→ **TO-DO LIST**
A - Translate this sentence from the excerpt on R5 design considerations into Spanish: "As density and building form change, building code requirements can change too."
B - Extend the overview of City of Nanaimo permits for custom homes below, picking up right after its last sentence.
* Start EXCERPT *
Here’s our overview of City of Nanaimo permits for custom homes, written to help you understand what happens when and why.
Design Considerations That Matter Specifically For R5 Projects

Site Layout And “Neighbour-Fit”
R5 projects succeed when they feel like they belong on the street. That usually comes down to site layout details: how entries face the street, where windows look, how outdoor space is buffered, and how garbage and storage are handled without turning the lot into a maze.
If your goal is three or four units, take privacy and circulation seriously. Separate entries, clear paths, and good sightlines reduce neighbour friction and make the homes easier to live in and manage long-term.
Fire And Building Code Complexity Can Increase With Certain Forms
As density and building form change, building code requirements can change too. Some R5 building forms may trigger additional requirements such as fire suppression systems, which can affect cost, mechanical design, and coordination.
This is why “max units” is not always the smartest first goal. A well-designed three-unit plan that is straightforward to permit and build can sometimes outperform a higher-complexity four-unit plan when you measure risk, time, and total project friction.
* End EXCERPT *
* Start RECORDED INFORMATION *
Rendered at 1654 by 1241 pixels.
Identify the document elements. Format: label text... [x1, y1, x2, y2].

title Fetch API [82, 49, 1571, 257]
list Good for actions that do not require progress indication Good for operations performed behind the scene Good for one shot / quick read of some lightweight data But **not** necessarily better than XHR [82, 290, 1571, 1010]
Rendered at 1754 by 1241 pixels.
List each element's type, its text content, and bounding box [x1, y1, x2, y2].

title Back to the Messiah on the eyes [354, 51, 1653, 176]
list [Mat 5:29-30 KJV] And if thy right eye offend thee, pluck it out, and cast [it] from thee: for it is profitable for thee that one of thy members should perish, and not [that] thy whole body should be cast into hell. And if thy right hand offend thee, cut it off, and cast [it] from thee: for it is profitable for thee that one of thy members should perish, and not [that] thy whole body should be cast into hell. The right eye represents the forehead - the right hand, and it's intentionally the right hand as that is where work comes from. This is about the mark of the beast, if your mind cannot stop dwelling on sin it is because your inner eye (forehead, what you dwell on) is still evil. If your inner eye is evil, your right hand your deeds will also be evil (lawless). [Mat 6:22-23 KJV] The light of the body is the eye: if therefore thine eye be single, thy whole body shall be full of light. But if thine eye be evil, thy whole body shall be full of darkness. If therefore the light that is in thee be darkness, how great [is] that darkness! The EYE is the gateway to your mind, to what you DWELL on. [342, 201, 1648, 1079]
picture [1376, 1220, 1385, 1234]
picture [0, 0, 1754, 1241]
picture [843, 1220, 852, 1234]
* End RECORDED INFORMATION *
→ **RESPONSES**
A - A medida que cambian la densidad y la forma del edificio, los requisitos del código de construcción también pueden cambiar.

B -
Parking And Access Should Be Drawn Early, Not At Permit Time
Parking, turning movements, and access grades are not details you want to solve at the end. They shape the building footprint, they influence entry locations, and they affect how livable each unit feels.
When we review early concepts, we like to see access and parking shown from day one. It keeps the project honest and reduces the chance of costly redesign late in the process.
Cost And Schedule Implications When You Move From 1 Home To 3–4 Units

What Tends To Add Cost
Three- and four-unit concepts usually add cost through complexity, not just square footage. You’re coordinating more kitchens and baths, more life safety considerations, and often more servicing work. On some lots, utility upgrades become a major cost driver.
Design also tends to be more intensive. A compliant multi-unit plan needs more attention to layout, siting, acoustic separation, mechanical planning, and fire and egress details than a typical single home.
What Tends To Add Time
Even when zoning is favourable, time expands when you increase unit count. Your drawings typically require more detail, the review process can be more involved, and your trades coordination becomes more complex.
A lot of time is also lost to late-stage surprises, like finding out servicing upgrades are required or learning a development permit overlay applies. The earlier you identify those constraints, the more predictable your schedule becomes.
A Practical Planning Approach (Without Overpromising)
A practical way to plan an R5 project is to treat it as stages:
- Quick feasibility check (zoning, title, servicing, physical constraints)
- Concept site plan (parking, access, massing, basic unit mix)
- Early City questions (confirm any triggers and required submissions)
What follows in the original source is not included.